E, infine, abbiamo il corporativismo a cinque stelle, che è corporativismo liberista con più accesi colori paternalisti (il reddito di cittadinanza o come si chiama) e moralistici ("onestà, onestà, onestà").
Tutti questi corporativismi hanno differenze tra loro. Ma tutti condividono l'impostazione di fondo di una società orgnicista fondata sul modello di Menenio Agrippa.

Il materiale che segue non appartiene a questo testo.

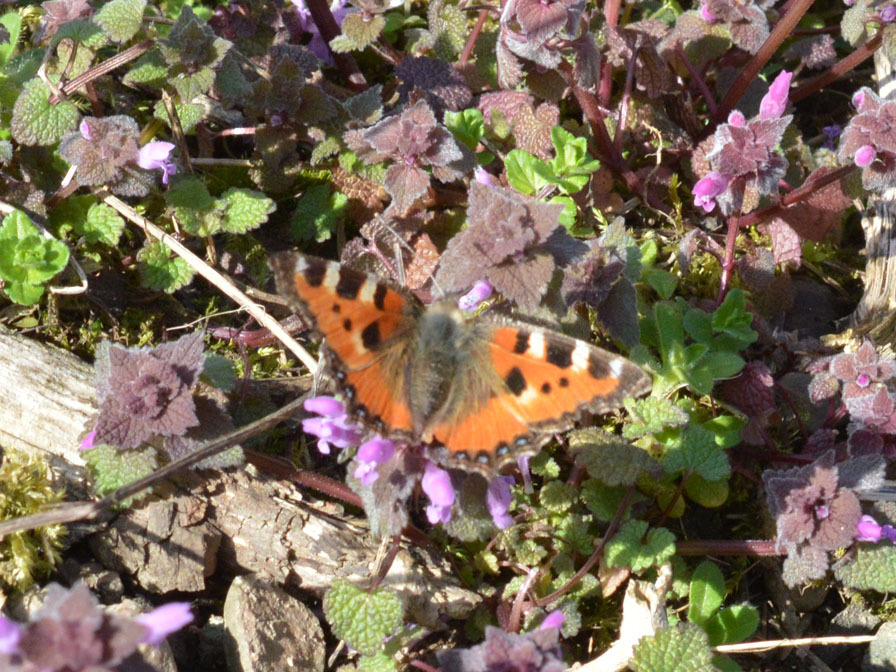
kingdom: Animalia
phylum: Arthropoda
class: Insecta
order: Lepidoptera
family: Nymphalidae
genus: Aglais
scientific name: Aglais urticae
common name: Small tortoiseshell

Le differenze sono di poco conto e sono per lo più confinate ad elementi personalistici. Ma l'elemento comune, la visione del mondo secondo una logica organicista, quello è un elemento unificante, assolutamente potente e in grado di metterli d'accordo tutti. Non esistono più partiti anti "sistema", piuttosto esistono partiti con differenti valutazioni sul "sistema".
Quel che c'è va benissimo, occorre solo qualche aggiustamento.
E' per questo motivo che mi trovo tranquillo e, a tratti disinteressato o divertito, (come moltissimi altri a dire il vero), circa quello che succede a livello politico in questo paese.
Questi qua - sedicenti democratici, fascioleghisti, onestissimi cinquestellisti, satrapi berlusconiani - non possono che andare d'accordo; non possono che mettersi d'accordo per il superiore bene del "popolo" che non arriva a fine mese o che ci arriva e torna indietro.
Che ci siano di mezzo i vari Renzi, Salvini, Di Maio, Berlusconi è un dettaglio dell'industria dello spettacolo nella quale siamo immersi, sono solo nomi. Etichette da mettere (e cambiare all'occorrenza) su barattoli che hanno lo stesso contenuto e che è desiderato, prima di tutto, dall'elettorato.
Che vuole le strade senza buche, i ladri in galera, l'iphone e poco altro.